Foi aí que comecei a entender o funcionamento do Windows Phone e a proposta dele. Focar no usuário, não na Internet toda. É claro que ele tem um navegador, tem os aplicativos como os outros sistemas, mas todo o foco é em cima do usuário do smartphone. Ou seja, para quem gosta de interagir na Internet é perfeito, o aplicativo nativo EU deixa isso muito claro.

 

EU, foco no usuário

Mas como não só de redes sociais vive o usuário, vamos em frente. Outra coisa que sempre gostei no iOS e que me prende a ele é o Itunes. Tem quem deteste, mas eu sempre gostei, seja pela obrigação de ter minhas músicas e principalmente meus podcasts (sou viciado em podcasts) organizados, gerenciados de uma forma bem organizada. Isto representa grande parte do meu uso no iPhone. Como gosto de fazer caminhadas e academia, ele sempre foi meu companheiro nessas horas. Quando se pratica esportes, quanto menos aparelhos se leva, melhor. Então nada de levar iPod, celular, carteira, etc. Prefiro um aparelho que agregue tudo, é mais prático.
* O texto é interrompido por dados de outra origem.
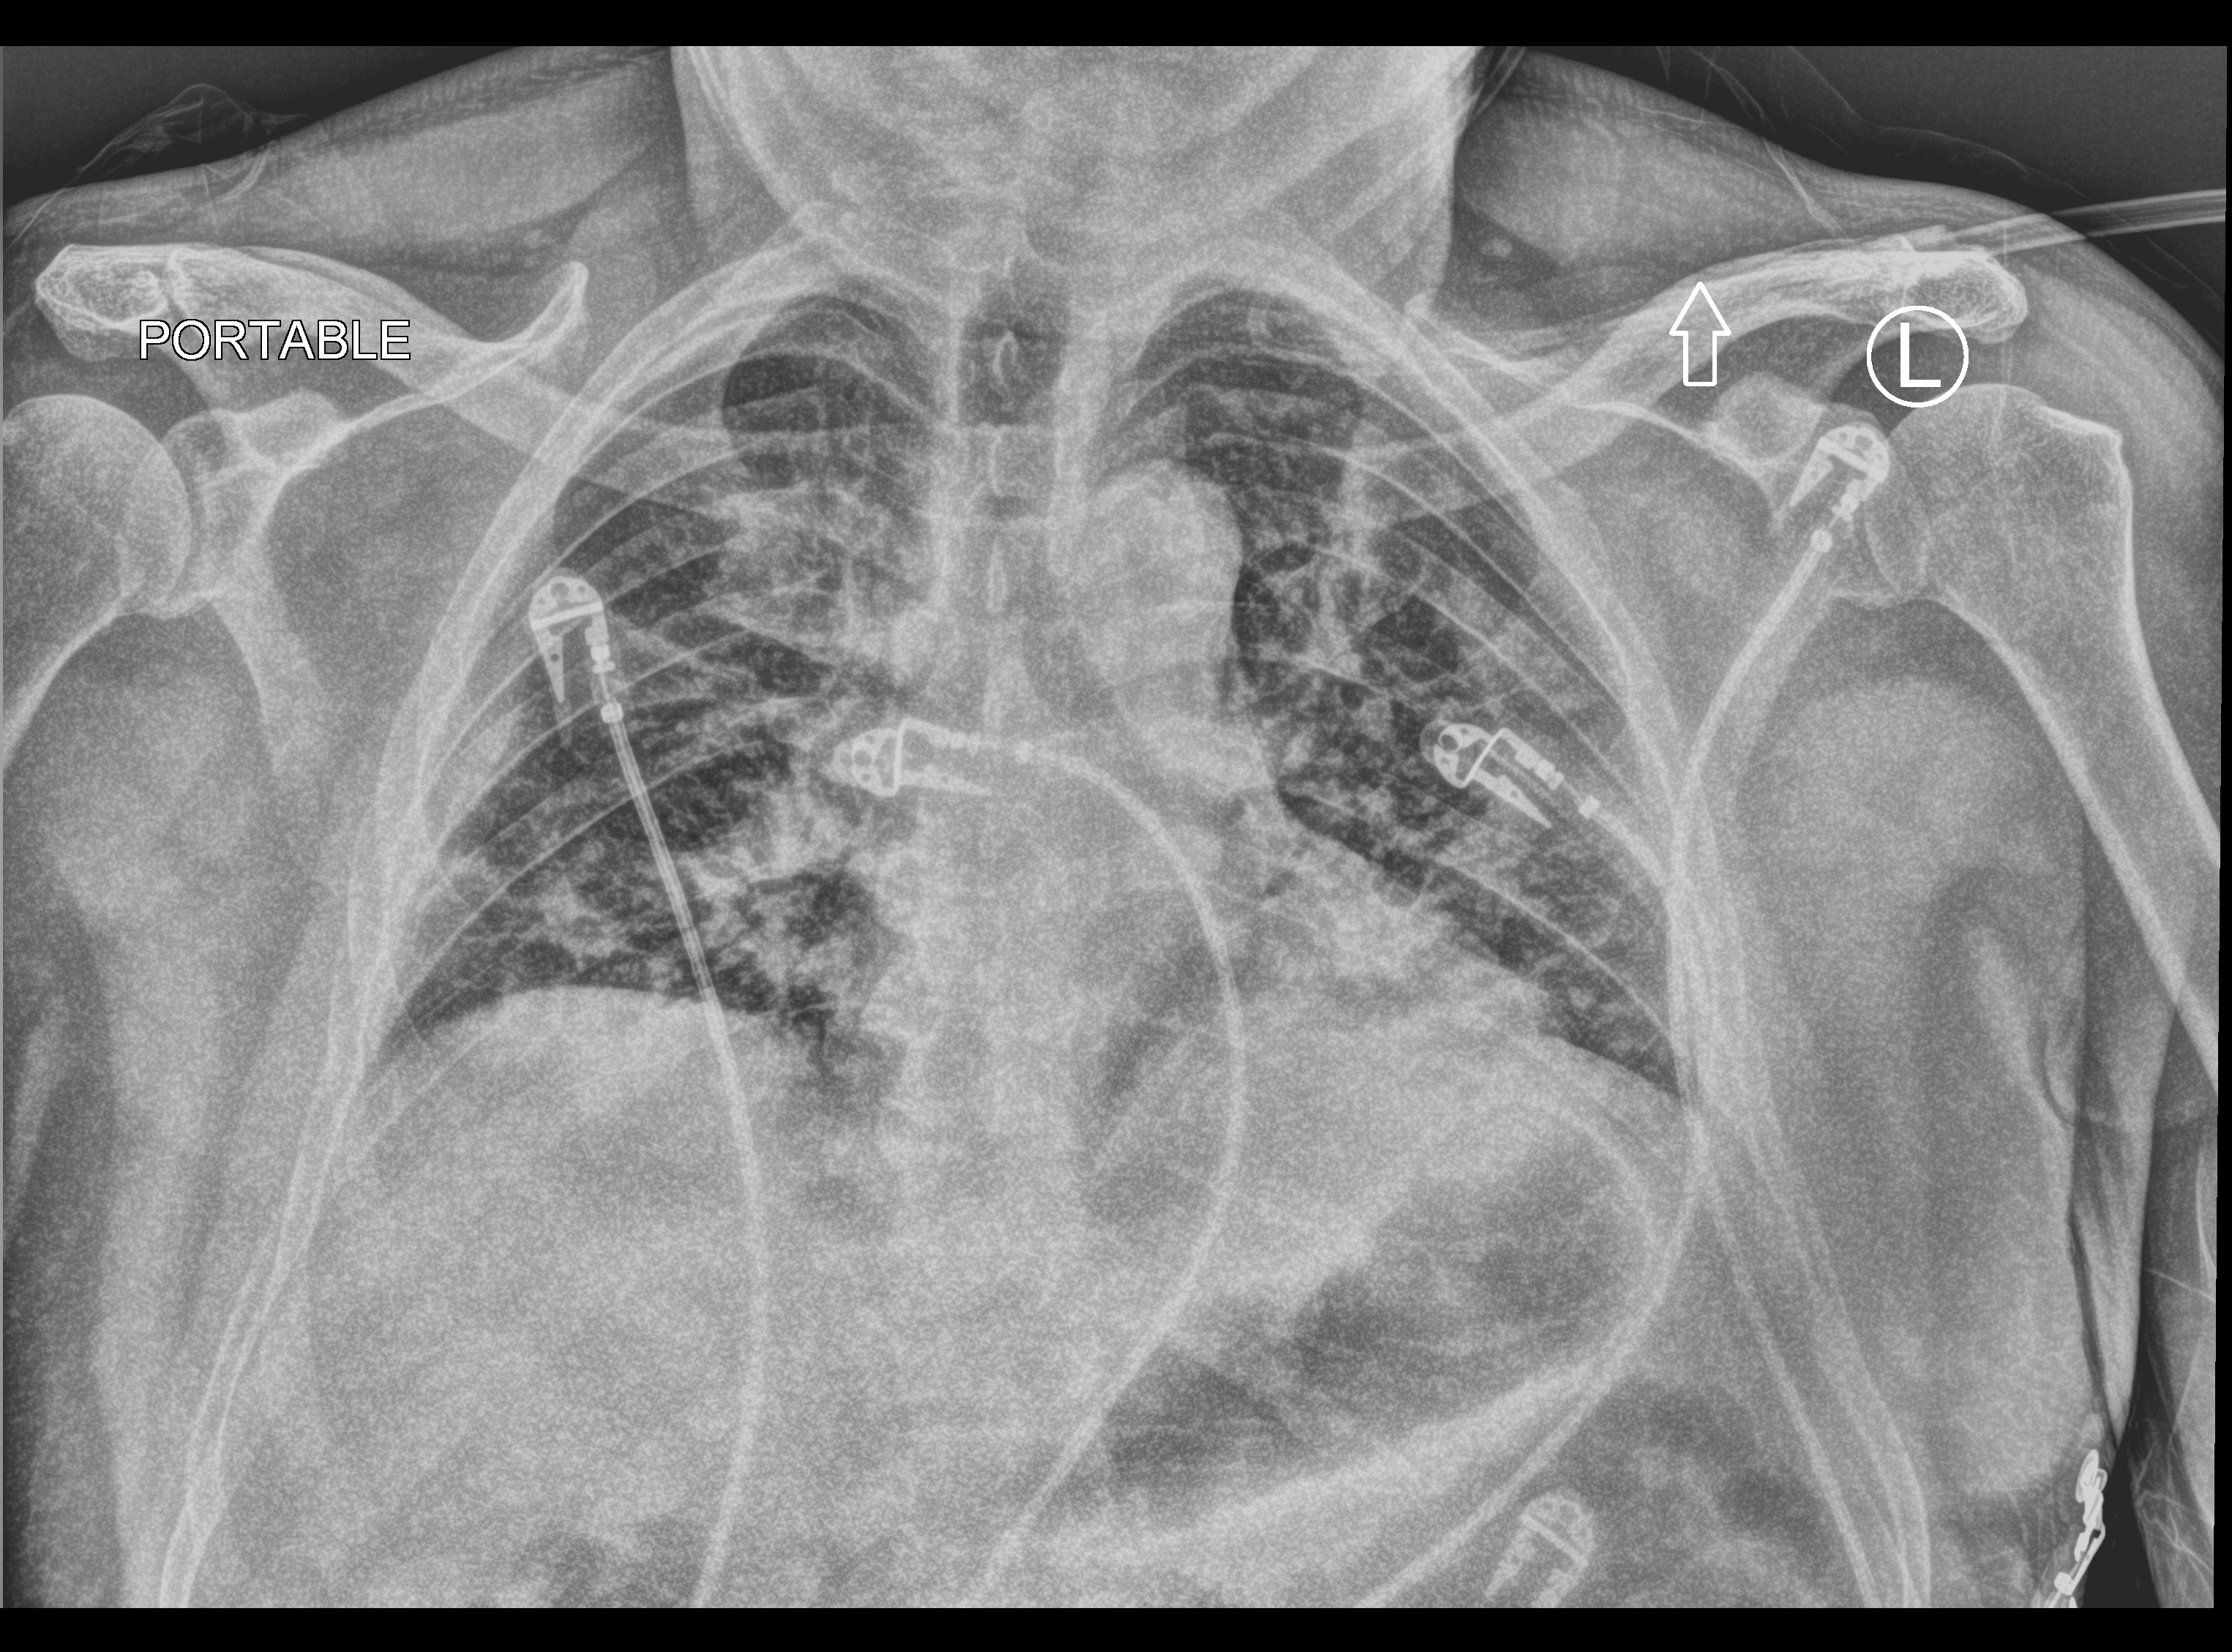
Portable chest radiograph. Patient hospitalised with COVID-19; male, aged 60–74 years.
Admission-level facts for this patient (not findings on this image; timing relative to this image not recorded): hypertension (admission record): no; admitted to intensive care during this hospital stay: no.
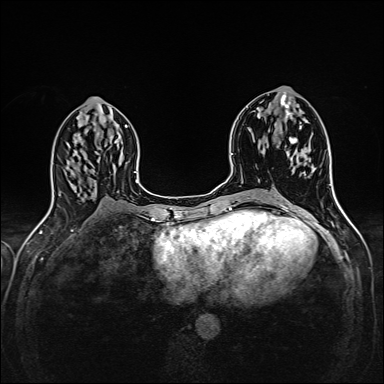
Breast MRI (dynamic contrast-enhanced), one axial slice; slice 73 of 160 in the series (ordered by position); dynamic contrast-enhanced series, time point 2 of 6 at this slice position (early post-contrast); 1.5 T; TE 2.4 ms, TR 5.2 ms; 1 mm slice thickness; 384 × 384 image matrix. Female patient.
Structures marked on this image (semi-automatically segmented with operator editing):
- enhancing-tissue mask used for the functional tumour volume (all voxels passing the contrast-enhancement thresholds inside the analysis volume; usually the tumour): bounding box [x1, y1, x2, y2] px = [277, 141, 310, 173]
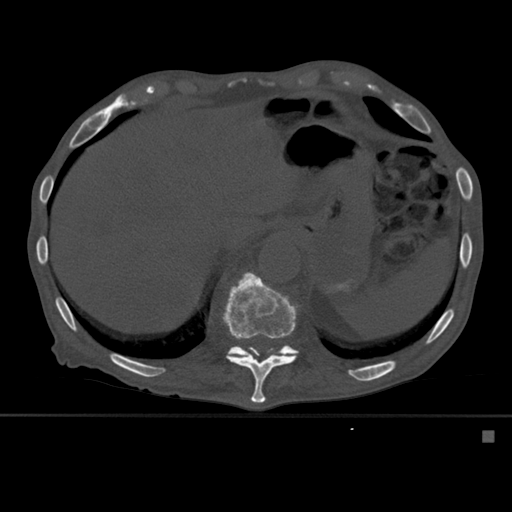
CT including the spine, one axial slice. Bone window (W 1800 / L 400 HU). 1.5 mm slice thickness. 512 × 512 image matrix. Male patient, age 78 years. From the clinical record (not read from this slice): primary cancer: prostate.
Outlined on this slice (semi-automatic segmentation, software-assisted and operator-edited):
- T11 vertebra: box from (x=222, y=272) to (x=298, y=404) px
- T12 vertebra: (x=226, y=345)–(x=299, y=359)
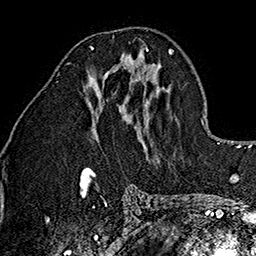
Breast MRI (dynamic contrast-enhanced), one axial slice. Position 73 of 160 along the scan axis. Cropped to one breast. Dynamic contrast-enhanced series, time point 2 of 7 at this slice position (early post-contrast). 1.5 T. TE 2.7 ms, TR 5.1 ms. 256 × 256 image matrix. Female patient.
Outlined on this slice (semi-automatically segmented with operator editing):
- enhancing-tissue mask used for the functional tumour volume (all voxels passing the contrast-enhancement thresholds inside the analysis volume; usually the tumour): bounding box [x1, y1, x2, y2] px = [90, 46, 149, 67]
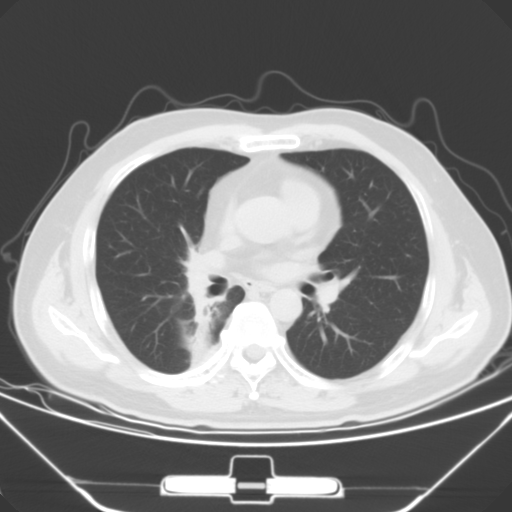
Chest CT, one axial slice; slice 29 of 56 in the series (ordered by position); 120 kVp; lung window (W 1500 / L -600 HU); 5 mm slice thickness; 512 × 512 image matrix, field of view 371 × 371 mm. Male patient, age 48 years. Case-level facts recorded for this patient, not image findings: clinical TNM (as recorded): T1a N1 M1c.
Outlined on this slice (bounding box drawn by a radiologist):
- lung tumour (recorded histology: adenocarcinoma): box from (x=178, y=242) to (x=219, y=324) px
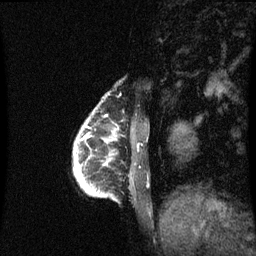
Breast MRI (dynamic contrast-enhanced), one sagittal slice; position 12 of 60 along the scan axis; dynamic contrast-enhanced series, image 2 of 3 at this slice position (ordered by acquisition); 1.5 T; TE 4.2 ms, TR 8.9 ms; 2 mm slice thickness; 256 × 256 image matrix, field of view 200 × 200 mm. Patient: female, 35 years. From the clinical record (not read from this slice): setting: breast cancer imaged before/during neoadjuvant chemotherapy; receptor status: HR-positive, HER2-negative.
Annotated regions visible in this slice (semi-automatically segmented with operator editing):
- analysis volume of interest (the breast-tissue region the enhancement analysis was run in; not a lesion): bounding box [x1, y1, x2, y2] px = [74, 118, 117, 197]
- tumour enhancement mask (voxels above the 70 % enhancement threshold inside the analysis volume of interest): [78, 174, 82, 185]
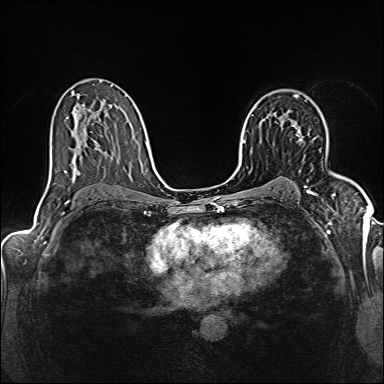
Breast MRI (dynamic contrast-enhanced), one axial slice; position 95 of 160 along the scan axis; dynamic contrast-enhanced series, time point 2 of 6 at this slice position (early post-contrast); 1.5 T; TE 2.4 ms, TR 5.2 ms; 1 mm slice thickness; 384 × 384 image matrix. Female patient.
Structures marked on this image (semi-automatic segmentation, software-assisted and operator-edited):
- enhancing-tissue mask used for the functional tumour volume (all voxels passing the contrast-enhancement thresholds inside the analysis volume; usually the tumour): bounding box <293,126,302,141> (left, top, right, bottom; pixels)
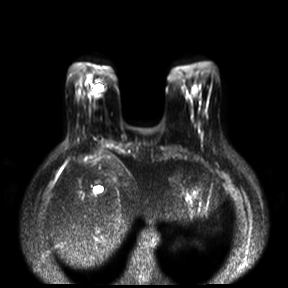
Breast MRI, one axial slice. Position 5 of 30 along the scan axis. Diffusion-weighted series; image 2 of 4 stored at this slice position (different b-values; order by instance number). 3 T. 4 mm slice thickness. 288 × 288 image matrix, field of view 360 × 360 mm. Female patient.
Annotated regions visible in this slice (expert manual segmentation):
- tumour on diffusion-weighted imaging: bounding box <187,91,195,98> (left, top, right, bottom; pixels)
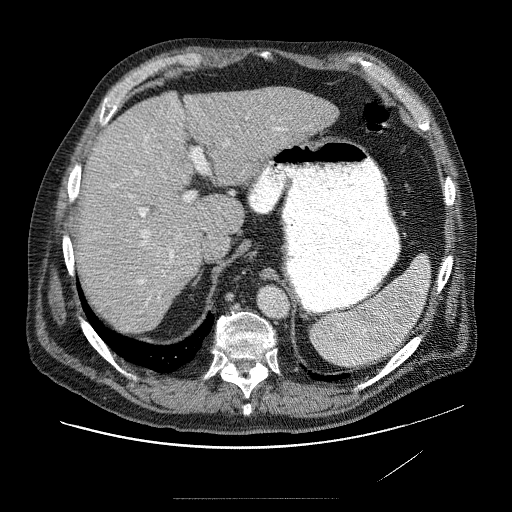
Contrast-enhanced abdominal CT (liver protocol), one axial slice. Reconstruction kernel STANDARD. 120 kVp. Soft-tissue window (W 400 / L 40 HU). 512 × 512 image matrix, field of view 420 × 420 mm. Case-level facts recorded for this patient, not image findings: diagnosis: hepatocellular carcinoma (patient treated with transarterial chemoembolisation; whether this scan precedes or follows treatment is not stated here); TNM stage (as recorded): Stage-IVA; Child-Pugh class: A.
Structures marked on this image (semi-automatically segmented with operator editing):
- abdominal aorta: bounding box (x1, y1, x2, y2) in pixels: (257, 286, 289, 317)
- liver parenchyma outside the tumour (the mass and vessels are separate outlines, so this box may not span the whole liver): (78, 86, 342, 321)
- mass: (143, 97, 198, 184)
- portal vein: (95, 111, 266, 287)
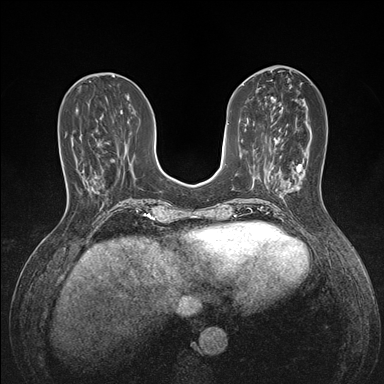
Breast MRI (dynamic contrast-enhanced), one axial slice; slice 56 of 176 in the series (ordered by position); dynamic contrast-enhanced series, time point 2 of 7 at this slice position (early post-contrast); 1.5 T; TE 1.5 ms, TR 4.1 ms; 1.1 mm slice thickness; 384 × 384 image matrix, field of view 320 × 320 mm. Female patient.
Outlined on this slice (semi-automatic segmentation, software-assisted and operator-edited):
- enhancing-tissue mask used for the functional tumour volume (all voxels passing the contrast-enhancement thresholds inside the analysis volume; usually the tumour): bounding box [x1, y1, x2, y2] px = [65, 134, 67, 136]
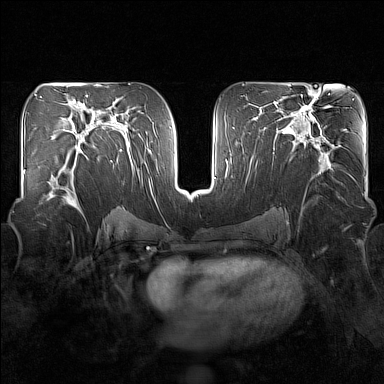
Breast MRI (dynamic contrast-enhanced), one axial slice. Slice 86 of 160 in the series (ordered by position). Dynamic contrast-enhanced series, time point 2 of 7 at this slice position (early post-contrast). 1.5 T. TE 1.8 ms, TR 5 ms. 384 × 384 image matrix, field of view 340 × 340 mm. Female patient.
Outlined on this slice (semi-automatic segmentation, software-assisted and operator-edited):
- enhancing-tissue mask used for the functional tumour volume (all voxels passing the contrast-enhancement thresholds inside the analysis volume; usually the tumour): bounding box (x1, y1, x2, y2) in pixels: (47, 150, 84, 209)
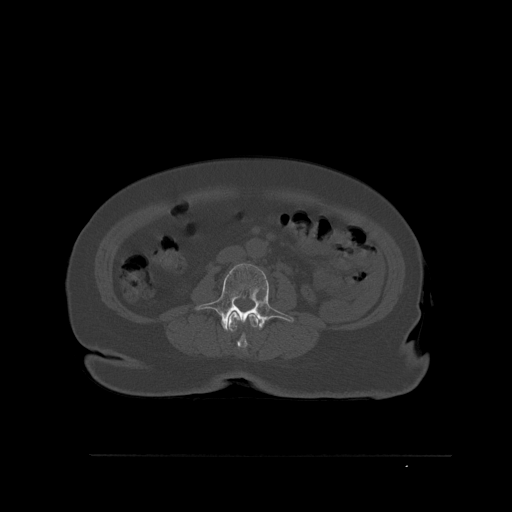
CT including the spine, one axial slice. Position 229 of 527 along the scan axis. Bone window (W 1800 / L 400 HU). 1.5 mm slice thickness. 512 × 512 image matrix, field of view 470 × 470 mm. Female patient, age 73 years. Case-level facts recorded for this patient, not image findings: primary cancer: breast.
Outlined on this slice (semi-automatic segmentation, software-assisted and operator-edited):
- L2 vertebra: bounding box [x1, y1, x2, y2] px = [228, 312, 259, 352]
- L3 vertebra: [195, 263, 294, 332]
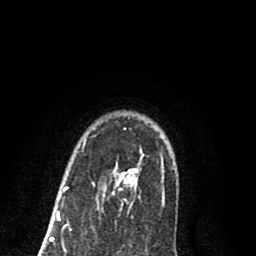
Breast MRI (dynamic contrast-enhanced), one axial slice; position 64 of 80 along the scan axis; cropped to one breast; dynamic contrast-enhanced series, time point 2 of 8 at this slice position (early post-contrast); 1.5 T; TE 2.7 ms, TR 6.3 ms; 2 mm slice thickness; 256 × 256 image matrix, field of view 155 × 155 mm. Female patient.
Annotated regions visible in this slice (semi-automatic segmentation, software-assisted and operator-edited):
- enhancing-tissue mask used for the functional tumour volume (all voxels passing the contrast-enhancement thresholds inside the analysis volume; usually the tumour): bounding box <57,126,143,220> (left, top, right, bottom; pixels)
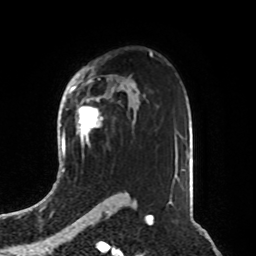
Breast MRI, one axial slice. Slice 57 of 76 in the series (ordered by position). Cropped to one breast. Dynamic contrast-enhanced series, time point 2 of 8 at this slice position (early post-contrast). 1.5 T. TE 4.2 ms, TR 7 ms. 256 × 256 image matrix, field of view 190 × 190 mm. Female patient.
Outlined on this slice (semi-automatically segmented with operator editing):
- enhancing-tissue mask used for the functional tumour volume (all voxels passing the contrast-enhancement thresholds inside the analysis volume; usually the tumour): bounding box [x1, y1, x2, y2] px = [77, 98, 103, 145]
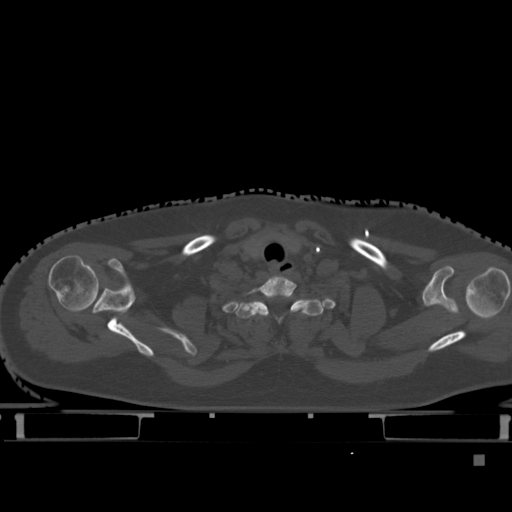
CT including the spine, one axial slice; slice 375 of 495 in the series (ordered by position); bone window (W 1800 / L 400 HU); 1.5 mm slice thickness; 512 × 512 image matrix, field of view 404 × 404 mm. Patient: female, 33 years. Case-level facts recorded for this patient, not image findings: primary cancer: breast; vertebrae with lytic lesions (as recorded): T1.
Outlined on this slice (semi-automatically segmented with operator editing):
- T1 vertebra: bounding box [x1, y1, x2, y2] px = [236, 291, 323, 325]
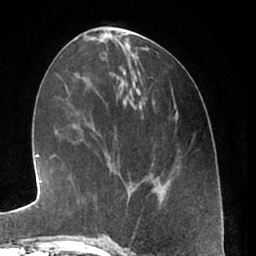
Breast MRI (dynamic contrast-enhanced), one axial slice. Slice 25 of 66 in the series (ordered by position). Cropped to one breast. Dynamic contrast-enhanced series, time point 2 of 7 at this slice position (early post-contrast). 1.5 T. TE 3 ms, TR 6.2 ms. 256 × 256 image matrix, field of view 165 × 165 mm. Female patient.
Annotated regions visible in this slice (semi-automatically segmented with operator editing):
- enhancing-tissue mask used for the functional tumour volume (all voxels passing the contrast-enhancement thresholds inside the analysis volume; usually the tumour): box from (x=109, y=200) to (x=121, y=240) px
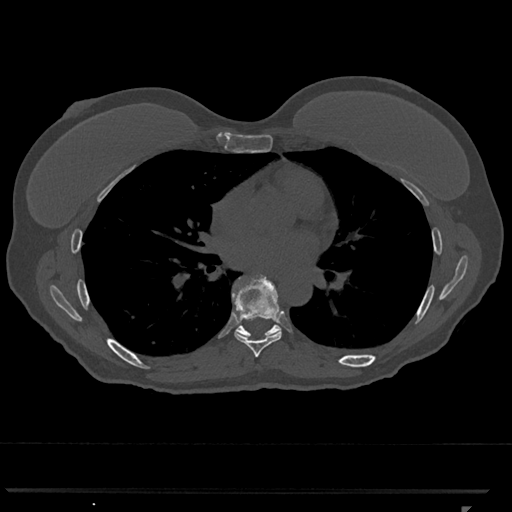
CT including the spine, one axial slice. Position 698 of 793 along the scan axis. Reconstruction kernel Br40s/3. 120 kVp. Bone window (W 1800 / L 400 HU). 512 × 512 image matrix, field of view 380 × 380 mm. Patient: female, 62 years. From the clinical record (not read from this slice): primary cancer: renal.
Annotated regions visible in this slice (semi-automatic segmentation, software-assisted and operator-edited):
- T7 vertebra: box from (x=233, y=276) to (x=282, y=357) px
- T8 vertebra: (x=233, y=277)–(x=280, y=337)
Mas, e agora? Poxa, iTunes lembra Apple, que lembra iOS, que lembra iPhone, correto? Errado! O Windows Phone se conecta com o iTunes perfeitamente, sem gambiarras, sem “jeitinho”, basta baixar o Conector para Mac no site do Windows Phone, marcar o que quer sincronizar, sejam músicas, Podcasts, Vídeos, Fotos (ele manda as fotos para o iPhoto) e pronto. Espetou o WP no Mac (sim, aqui um detalhe, uso Mac em casa como meu computador principal) e ele já começa a sincronia perfeitamente, desconectou, está tudo no WP. Ouviu um Podcast? Ele exclui na próxima sincronia, igual ao iPhone. Ou seja, não tive nenhum contato com o programa Zune que é necessário para sincronizar o WP no PC. Eu diria que é mais fácil ele interagir com o Mac que com o próprio Windows. Estranho, mas é assim, da mesma forma que eu usava o iTunes no Windows sem problemas.. Na minha opinião, uma ótima sacada da Microsoft, não colocando empecilho tanto na sincronia com o Mac como na sincronia com o Google. Sem dúvidas isso pesou muito para eu gostar do sistema, já que eu não tenho preconceito com nenhuma plataforma, não quero que meu gadget tenha também.

As fotos, sim, as fotos! Isso vai depender muito do aparelho, lentes, etc, então vamos focar no aplicativo, não na qualidade delas ok? Como já tinha me cadastrado em tudo que é lugar no “EU”, assim que a foto é tirada, podemos escolher para onde mandar. Facebook? Fácil, Twitter? Idem. Email? Melhor ainda. Mais uma vez ele mostra toda sua rede pessoal e é só escolher. Clicou, tá lá, e faz isso bem rápido (igual ao iPhone, mesma velocidade). Muito prático também.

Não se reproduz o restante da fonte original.